# 所给文字
═══
全称XML Path Language，即XML路径语言。这个语言可以用于编写解析HTML或者XML文件的语句，方便从中提取数据。

2.XPath语法规则

/：表示从根节点选取。
1. /html表示选取根元素html
2. /article/div[1]：选取属于article子元素的第一个div元素
3. /article/div[last()]：选取属于article子元素的最后一个div元素
4. /article/div[last()-1]：选取属于article子元素的倒数第二个div元素
5. /div/*：选取属于div元素的所有子节点
//：表示从子孙节点选取。
═══
# 所给条目
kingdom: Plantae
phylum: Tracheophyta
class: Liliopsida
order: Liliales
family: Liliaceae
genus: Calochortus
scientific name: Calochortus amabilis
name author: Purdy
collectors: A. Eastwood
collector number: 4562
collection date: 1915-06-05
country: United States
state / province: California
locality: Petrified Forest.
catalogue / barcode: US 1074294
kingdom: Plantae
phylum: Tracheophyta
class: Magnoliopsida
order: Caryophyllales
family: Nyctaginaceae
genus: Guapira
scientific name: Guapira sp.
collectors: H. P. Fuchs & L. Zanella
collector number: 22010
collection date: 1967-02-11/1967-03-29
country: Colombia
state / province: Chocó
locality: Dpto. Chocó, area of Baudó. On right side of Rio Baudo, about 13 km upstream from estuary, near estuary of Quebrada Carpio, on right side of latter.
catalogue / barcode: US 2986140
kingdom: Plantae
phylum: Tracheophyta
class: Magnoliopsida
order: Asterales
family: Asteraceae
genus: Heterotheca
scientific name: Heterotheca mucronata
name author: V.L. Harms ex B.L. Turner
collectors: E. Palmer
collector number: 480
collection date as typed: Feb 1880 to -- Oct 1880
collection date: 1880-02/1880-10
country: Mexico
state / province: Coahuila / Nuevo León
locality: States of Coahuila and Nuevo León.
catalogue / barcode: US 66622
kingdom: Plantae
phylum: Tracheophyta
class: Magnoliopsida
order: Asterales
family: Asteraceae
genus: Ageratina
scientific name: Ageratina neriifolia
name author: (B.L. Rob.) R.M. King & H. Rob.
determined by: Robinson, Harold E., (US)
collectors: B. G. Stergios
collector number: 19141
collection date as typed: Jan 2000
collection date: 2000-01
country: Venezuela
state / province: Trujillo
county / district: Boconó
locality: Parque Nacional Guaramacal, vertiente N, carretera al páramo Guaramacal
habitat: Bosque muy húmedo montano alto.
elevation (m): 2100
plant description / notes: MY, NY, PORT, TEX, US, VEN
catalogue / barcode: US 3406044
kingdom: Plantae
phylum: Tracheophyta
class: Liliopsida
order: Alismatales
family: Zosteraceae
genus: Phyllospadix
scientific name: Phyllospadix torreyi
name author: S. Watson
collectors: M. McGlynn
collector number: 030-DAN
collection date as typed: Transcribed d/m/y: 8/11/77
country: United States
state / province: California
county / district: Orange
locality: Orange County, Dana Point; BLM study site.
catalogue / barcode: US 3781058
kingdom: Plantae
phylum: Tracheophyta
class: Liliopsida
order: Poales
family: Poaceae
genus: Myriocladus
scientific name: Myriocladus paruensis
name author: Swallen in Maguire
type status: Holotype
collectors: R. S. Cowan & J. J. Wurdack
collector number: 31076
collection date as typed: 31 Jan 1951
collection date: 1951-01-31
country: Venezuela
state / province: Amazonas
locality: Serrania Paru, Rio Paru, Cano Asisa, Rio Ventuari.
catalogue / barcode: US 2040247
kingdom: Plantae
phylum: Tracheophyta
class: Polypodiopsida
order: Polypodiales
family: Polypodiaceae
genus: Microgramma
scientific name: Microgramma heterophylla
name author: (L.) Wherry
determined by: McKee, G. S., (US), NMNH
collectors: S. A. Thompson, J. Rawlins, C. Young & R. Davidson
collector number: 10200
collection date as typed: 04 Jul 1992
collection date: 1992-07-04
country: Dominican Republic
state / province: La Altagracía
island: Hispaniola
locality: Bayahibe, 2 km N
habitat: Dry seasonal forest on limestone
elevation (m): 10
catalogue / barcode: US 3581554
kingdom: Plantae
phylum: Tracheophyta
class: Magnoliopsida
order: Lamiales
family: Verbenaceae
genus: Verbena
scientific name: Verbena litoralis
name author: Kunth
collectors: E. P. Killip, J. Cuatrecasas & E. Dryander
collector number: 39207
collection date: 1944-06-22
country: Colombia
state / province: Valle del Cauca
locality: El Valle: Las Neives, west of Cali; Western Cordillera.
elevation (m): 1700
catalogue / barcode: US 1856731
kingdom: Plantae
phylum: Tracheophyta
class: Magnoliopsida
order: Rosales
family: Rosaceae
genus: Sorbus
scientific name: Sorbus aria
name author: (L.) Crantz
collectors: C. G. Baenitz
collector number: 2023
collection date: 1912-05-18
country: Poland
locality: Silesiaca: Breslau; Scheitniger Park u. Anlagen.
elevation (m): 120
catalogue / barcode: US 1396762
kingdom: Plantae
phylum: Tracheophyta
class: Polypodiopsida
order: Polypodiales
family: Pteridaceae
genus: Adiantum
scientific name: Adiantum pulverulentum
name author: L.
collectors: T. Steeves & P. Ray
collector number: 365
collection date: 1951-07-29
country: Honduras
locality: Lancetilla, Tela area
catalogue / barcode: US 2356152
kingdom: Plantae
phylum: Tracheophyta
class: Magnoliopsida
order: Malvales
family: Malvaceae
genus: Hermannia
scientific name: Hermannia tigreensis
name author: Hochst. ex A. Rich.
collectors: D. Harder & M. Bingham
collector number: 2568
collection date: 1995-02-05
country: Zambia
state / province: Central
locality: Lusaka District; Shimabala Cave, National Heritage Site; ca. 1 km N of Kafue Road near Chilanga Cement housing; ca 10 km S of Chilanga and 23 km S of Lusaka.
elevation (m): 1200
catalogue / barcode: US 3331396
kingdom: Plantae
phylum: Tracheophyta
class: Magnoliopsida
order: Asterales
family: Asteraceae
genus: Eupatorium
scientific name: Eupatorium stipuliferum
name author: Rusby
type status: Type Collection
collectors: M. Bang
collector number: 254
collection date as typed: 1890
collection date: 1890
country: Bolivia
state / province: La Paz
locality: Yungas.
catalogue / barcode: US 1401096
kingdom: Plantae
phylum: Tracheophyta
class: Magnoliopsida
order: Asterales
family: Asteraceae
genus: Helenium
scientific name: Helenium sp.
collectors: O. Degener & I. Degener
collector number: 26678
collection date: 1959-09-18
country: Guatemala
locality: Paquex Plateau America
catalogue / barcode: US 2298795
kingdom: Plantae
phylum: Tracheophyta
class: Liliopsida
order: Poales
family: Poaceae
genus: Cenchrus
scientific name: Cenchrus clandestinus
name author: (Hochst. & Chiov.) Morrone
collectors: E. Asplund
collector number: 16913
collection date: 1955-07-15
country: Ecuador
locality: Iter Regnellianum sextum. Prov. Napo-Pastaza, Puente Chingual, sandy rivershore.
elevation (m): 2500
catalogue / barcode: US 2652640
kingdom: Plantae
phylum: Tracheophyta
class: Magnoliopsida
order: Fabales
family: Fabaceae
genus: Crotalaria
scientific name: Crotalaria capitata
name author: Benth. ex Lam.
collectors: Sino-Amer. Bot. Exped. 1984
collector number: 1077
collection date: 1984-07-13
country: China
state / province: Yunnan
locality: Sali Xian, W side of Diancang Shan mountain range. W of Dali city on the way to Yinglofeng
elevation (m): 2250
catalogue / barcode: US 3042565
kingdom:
═══
# 任务要求 1
根据所给文字，XPath 语法中的"//"表示什么？
# 任务要求 2
请把条目中从包含"county / district: Boconó"的那一行到包含"genus: Phyllospadix"的那一行（首尾两行都算在内）放进一个 Markdown 表格，两列分别为"序号"和"内容"，空行不计。

# 正确输出 1
表示从子孙节点选取。

# 正确输出 2
| 序号 | 内容 |
|---|---|
| 1 | county / district: Boconó |
| 2 | locality: Parque Nacional Guaramacal, vertiente N, carretera al páramo Guaramacal |
| 3 | habitat: Bosque muy húmedo montano alto. |
| 4 | elevation (m): 2100 |
| 5 | plant description / notes: MY, NY, PORT, TEX, US, VEN |
| 6 | catalogue / barcode: US 3406044 |
| 7 | kingdom: Plantae |
| 8 | phylum: Tracheophyta |
| 9 | class: Liliopsida |
| 10 | order: Alismatales |
| 11 | family: Zosteraceae |
| 12 | genus: Phyllospadix |